El paciente L.V. L (17 años, Cao Bang) tuvo un grano que cubría el área de sus nalgas aproximadamente un mes antes de ser hospitalizado. Pensando que esto era solo un grano común en la adolescencia, el paciente no fue a examinarse, no fue tratado y tampoco prestó atención a la higiene y el cuidado de la zona lesionada.
Unos 4 días antes de ser hospitalizado, el paciente comenzó a sentirse cansado, toser mucho, expectorar flema clara, dificultad para respirar que aumentó gradualmente. El día de su ingreso en el hospital, el paciente tenía dificultad para respirar severa, dolor en el pecho, cianosis, somnolencia. La familia llevó al paciente a un hospital de nivel inferior en estado de fiebre alta de 38,8°C, latidos cardíacos rápidos, pulso radial no detectable, ventilación pulmonar deficiente.

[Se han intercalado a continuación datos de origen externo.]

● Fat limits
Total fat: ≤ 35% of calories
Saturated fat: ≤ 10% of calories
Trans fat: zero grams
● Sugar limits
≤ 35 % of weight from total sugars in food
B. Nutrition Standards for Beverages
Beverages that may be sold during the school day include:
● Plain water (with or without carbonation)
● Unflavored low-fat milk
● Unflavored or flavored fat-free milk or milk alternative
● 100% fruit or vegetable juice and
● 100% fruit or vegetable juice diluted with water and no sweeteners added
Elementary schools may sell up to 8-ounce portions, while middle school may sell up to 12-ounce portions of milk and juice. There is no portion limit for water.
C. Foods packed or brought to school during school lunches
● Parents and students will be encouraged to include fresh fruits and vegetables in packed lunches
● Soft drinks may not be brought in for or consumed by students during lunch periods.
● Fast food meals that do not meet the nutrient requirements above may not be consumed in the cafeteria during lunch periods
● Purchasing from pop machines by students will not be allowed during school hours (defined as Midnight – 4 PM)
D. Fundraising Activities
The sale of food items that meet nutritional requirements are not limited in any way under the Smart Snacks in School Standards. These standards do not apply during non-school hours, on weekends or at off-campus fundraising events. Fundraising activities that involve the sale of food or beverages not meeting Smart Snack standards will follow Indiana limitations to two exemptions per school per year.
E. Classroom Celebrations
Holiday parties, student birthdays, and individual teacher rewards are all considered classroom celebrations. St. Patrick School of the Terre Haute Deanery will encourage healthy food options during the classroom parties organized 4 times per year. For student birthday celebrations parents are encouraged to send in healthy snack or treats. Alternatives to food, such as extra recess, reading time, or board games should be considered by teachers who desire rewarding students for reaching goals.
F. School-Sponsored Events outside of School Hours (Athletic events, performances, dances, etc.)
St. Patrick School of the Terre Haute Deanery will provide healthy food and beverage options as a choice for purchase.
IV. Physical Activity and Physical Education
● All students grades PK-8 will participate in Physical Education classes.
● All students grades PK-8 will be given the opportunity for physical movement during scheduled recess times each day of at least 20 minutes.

Aquí, el paciente fue diagnosticado con shock séptico, neumonía grave, insuficiencia multiorgánica, trastornos de la coagulación sanguínea y trastornos electrolíticos. El paciente tuvo que ser intubado y trasladado urgentemente al Hospital Central de Enfermedades Tropicales.
En el Centro de Cuidados Intensivos, el paciente fue hospitalizado en estado de shock séptico grave, requiriendo ventilación mecánica, uso de fármacos vasopresores de dosis alta y monitoreo continuo de la presión arterial a través de un catéter venoso central.
Los resultados de la tomografía computarizada torácica mostraron que ambos pulmones tenían muchos abscesos, acompañados de derrames de aire y derrames pleurales bilaterales. La resonancia magnética de la zona musculosa y femoral registró muchos abscesos que se extendían en el tejido blando subcutáneo de la región parietal y toda la masa muscular femoral bilateral.
Los médicos realizaron rápidamente un drenaje pleural bilateral, succionando una gran cantidad de pus de color marrón amarillento, y al mismo tiempo indicaron una cirugía para extirpar la zona necrótica. Los resultados determinaron que el paciente sufría shock séptico por Staphylococcus aureus resistente a los medicamentos (SARM), absceso pulmonar, absceso de nalgas acompañado de neumotórax, neumotórax - pronóstico muy grave.
Según la Dra. Le Thi Huyen, del Hospital Central de Enfermedades Tropicales, los forúnculos en el área de las nalgas que persisten durante mucho tiempo pero no se tratan se han convertido en un foco de infección inicial. Debido a que se encuentran en una posición discreta, la lesión se extiende silenciosamente profundamente a los tejidos blandos, causando necrosis de la piel y los músculos, exponiendo los tendones y huesos de las nalgas. Las bacterias del foco del absceso entran en la sangre causando sepsis, y al mismo tiempo crean focos metastásicos en los pulmones, lo que lleva a abscesos pulmonares e insuficiencia multiorgánica.
El paciente recibió reanimación intensiva, control de infecciones, drenaje de pus de ambos pulmones y ajuste de trastornos de la coagulación sanguínea. Después del tratamiento, la condición respiratoria mejoró gradualmente, la demanda de oxígeno disminuyó, pero la lesión pulmonar seguía siendo grave y requería un seguimiento cercano.
En particular, la zona de los glúteos y el coto sufrió una necrosis grave, el paciente tuvo que someterse a múltiples cirugías para extirpar el tejido muerto, pinchar y aspirar pus y colocar un sistema de aspiración a presión negativa (VAC) para limpiar la herida. Después de 3 semanas de tratamiento, todo el tejido necrótico fue extirpado, el tejido granular comenzó a recuperarse, pero el área del defecto de tejido blando alcanzó aproximadamente el 60% de la zona de los glúteos, los músculos de los glúteos se atrofiaron casi por completo.
El Dr. Nguyen Ngoc Linh, del Departamento de Cirugía Plástica Estética e Interdisciplinaria, dijo: Los pacientes con reanimación prolongada son muy propensos a que aparezcan úlceras de bazo que presionan la región del coto. Esta es una región que a menudo está húmeda, propensa a la suciedad debido al contacto con los fluidos excretados, creando condiciones para que las bacterias entren directamente en la sangre, lo que empeora la infección.
Después de 2 semanas de cirugía plástica, el paciente pudo sentarse, la herida se ha curado casi por completo, está realizando rehabilitación y se espera que sea dado de alta en un futuro próximo.